### Las tareas
1. Resume en forma de lista el párrafo del texto dado que empieza con "De repente, a finales de 1967". Conserva sus datos principales.
2. Contesta estas preguntas según el texto dado:
(a) ¿En qué sello se editó Brown eyed girl?
(b) ¿Cuánto dura T.B. sheets?
(c) ¿En qué localidad se instaló Morrison más adelante?
3. Cambia el nombre "Bang Records" por "Bang Music" en el pasaje del texto dado que empieza con las palabras "Salomon, además, le" y termina con "la industria musical.". Escribe el pasaje con ese cambio.

──────── Texto dado ────────

Salomon, además, le puso en los brazos del productor Bert Berns, maestro del soul-pop con sabor latino, que dirigiría en 1967 su lanzamiento como solista en Estados Unidos, gracias a la memorable Brown eyed girl (canción que su autor asegura odiar), editada en su sello, Bang Records. Morrison cuenta horrores de las sesiones con Berns, sin olvidar las portadas de Bang. Sin embargo, hay fotos donde Van luce feliz al lado de Berns, en la típica francachela de la industria musical.
Van Morrison con Them © Dezo Hoffmann
Van Morrison con Them © Dezo Hoffmann
Puede que Bang no fuera la más cool de las independientes neoyorquinas pero Morrison gozó allí de considerable libertad: ¿cómo explicar que, en la primera cara de su primer elepé, se insertara un bajón bestial como T.B. sheets, diez minutos de la visita a una novia que se muere de tuberculosis?
De repente, a finales de 1967, un infarto acabó con Berns. Y Morrison aprovechó para escaparse. Usó técnicas de saboteador: obligado a hacer más discos, se presentó en el estudio para plasmar 31 “canciones”, 31 chistes musicales de alrededor de un minuto de duración, alguno especialmente cruel con Berns. Para su eterna vergüenza, esos dislates fueron publicadas en 1994, como Payin’ dues.
Estamos contemplando a un hombre maduro portándose como un niño petulante, una ocurrencia equivalente a la “genialidad” de Prince cambiándose de nombre. La “contractual obligation session” no hubiera aguantado en ningún tribunal –la letra pequeña suele exigir que los temas sean “editables”– pero Van se benefició del caos de Bang Records y de la inexperiencia de la viuda de Berns. Esta ha afirmado que “Van mató a mi marido, a disgustos”.
Más adelante, Morrison añadió colores heroicos a su espantada. Se instaló en Cambridge, la localidad universitaria de Massachussetts, donde podía sobrevivir actuando con bandas de pequeño formato. Asegura que los socios de Berns le pusieron micros en su casa de Nueva York, amenazaron con denunciarle a la policía por fumar porros. Sugiere que eran mafiosos.

──────── Datos proporcionados ────────

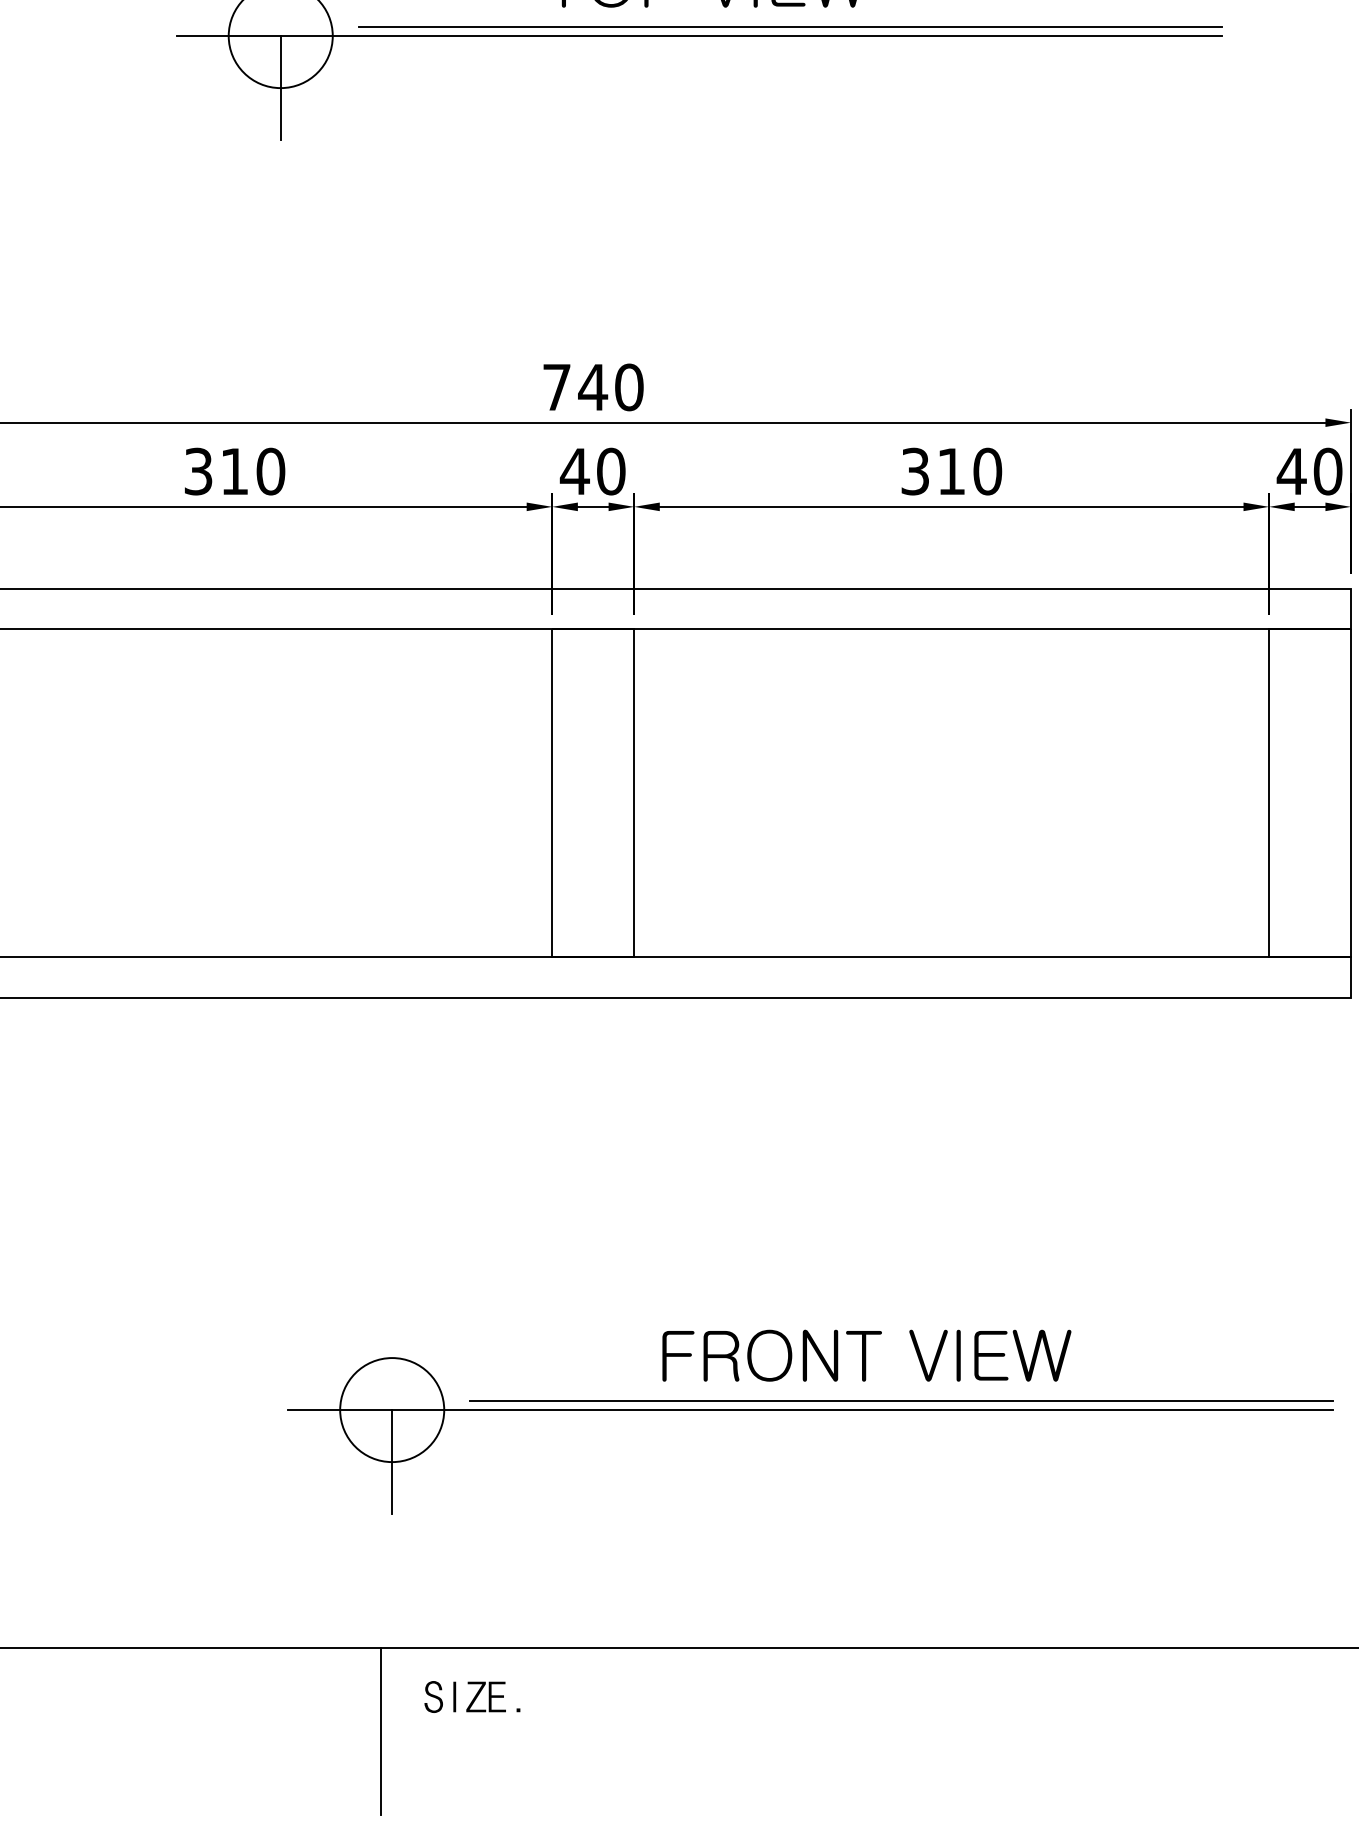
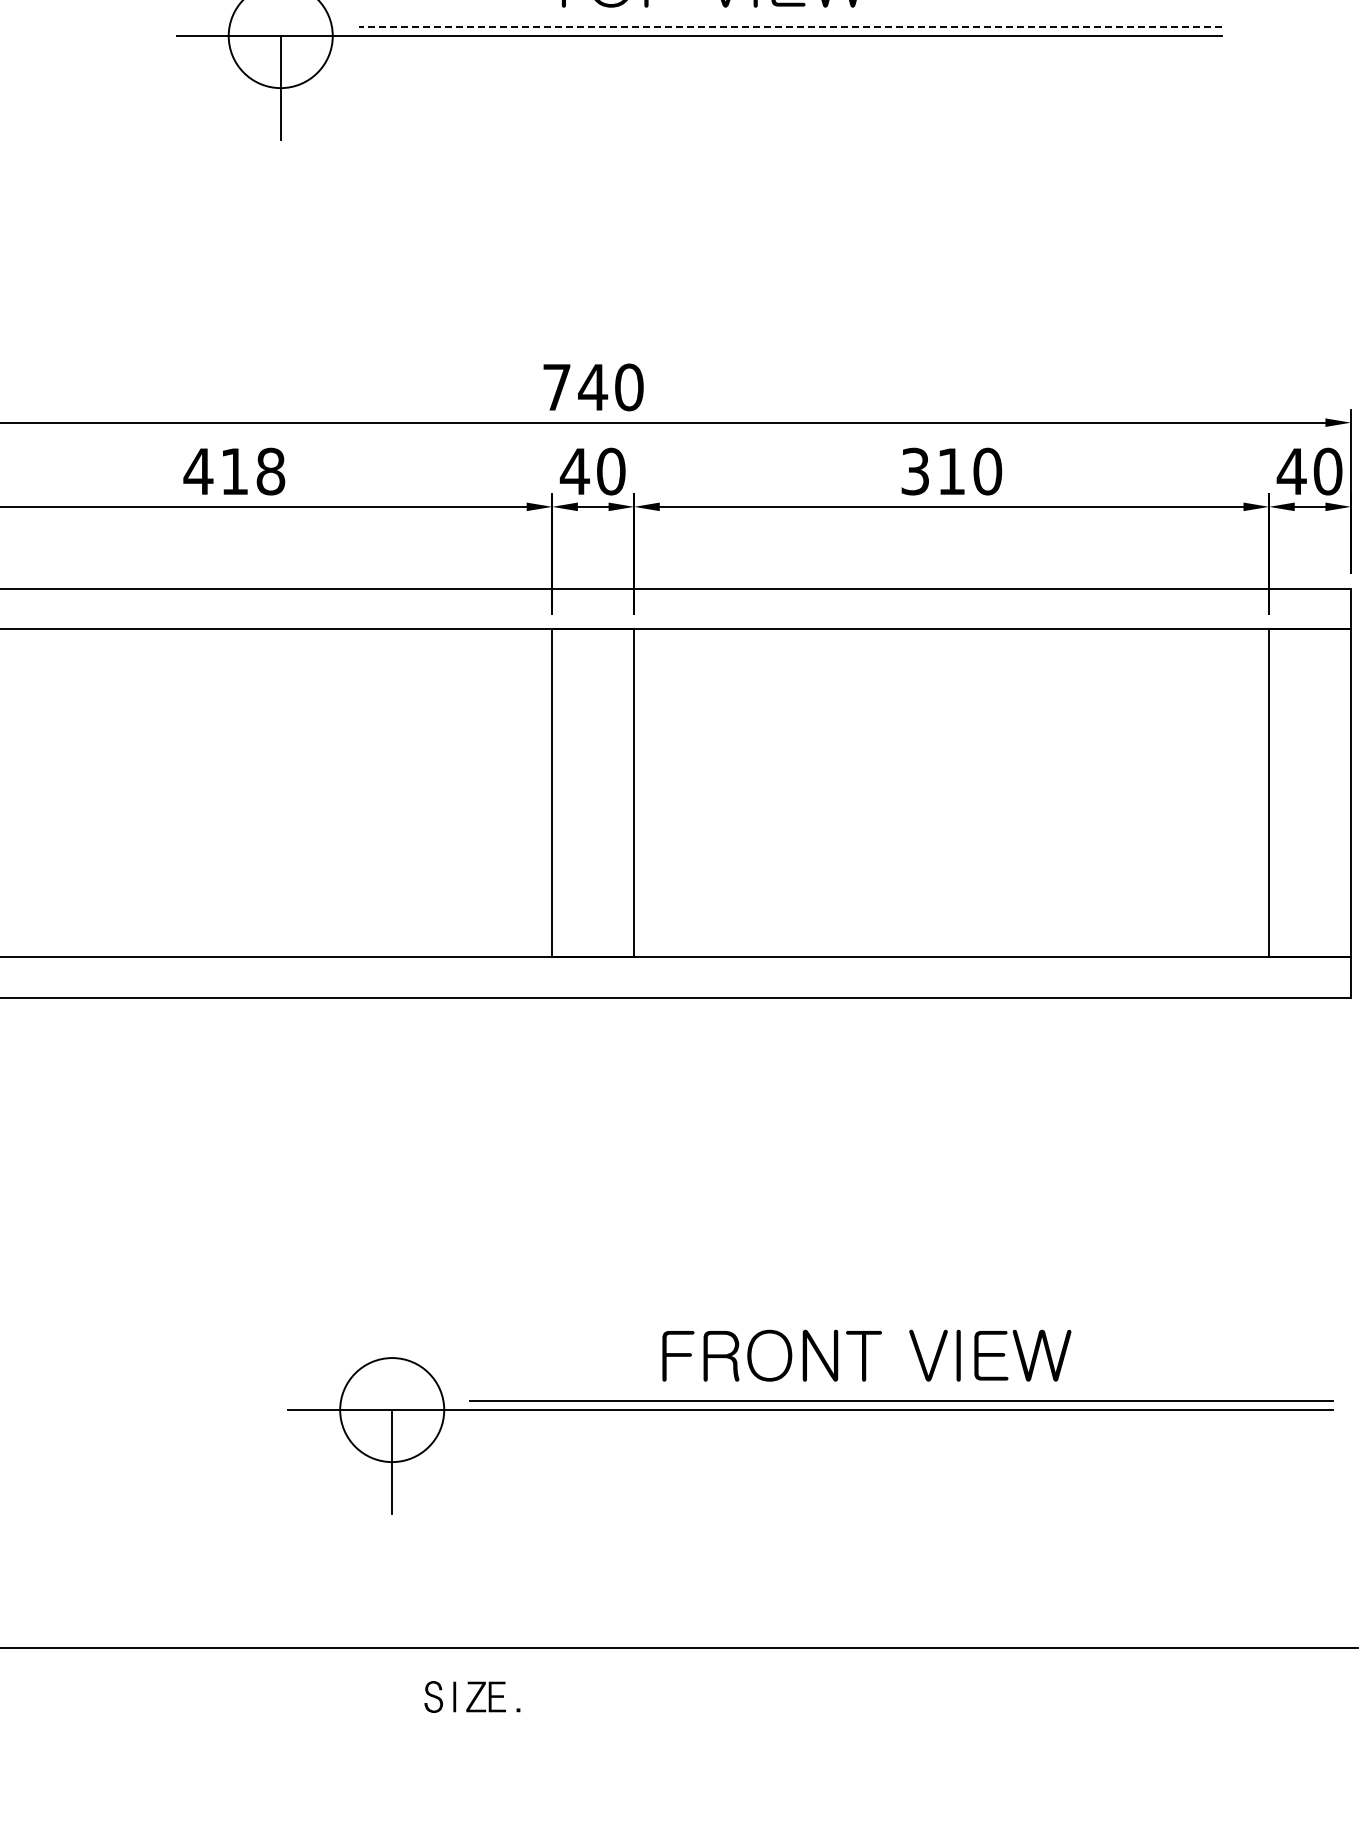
line at (789, 27): solid -> dashed
text at (234, 471): 310 -> 418
line at (380, 1730): present -> none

────────

### Soluciones
1.
- A finales de 1967, Berns murió de un infarto, y Morrison aprovechó para escaparse.
- Como estaba obligado a hacer más discos, se presentó en el estudio y grabó 31 "canciones".
- Eran chistes musicales de alrededor de un minuto, y alguno era especialmente cruel con Berns.
- Esas piezas se publicaron en 1994 con el título Payin' dues.

2.
(a) En Bang Records.
(b) Diez minutos.
(c) En Cambridge, la localidad universitaria de Massachussetts.

3.
Salomon, además, le puso en los brazos del productor Bert Berns, maestro del soul-pop con sabor latino, que dirigiría en 1967 su lanzamiento como solista en Estados Unidos, gracias a la memorable Brown eyed girl (canción que su autor asegura odiar), editada en su sello, Bang Music. Morrison cuenta horrores de las sesiones con Berns, sin olvidar las portadas de Bang. Sin embargo, hay fotos donde Van luce feliz al lado de Berns, en la típica francachela de la industria musical.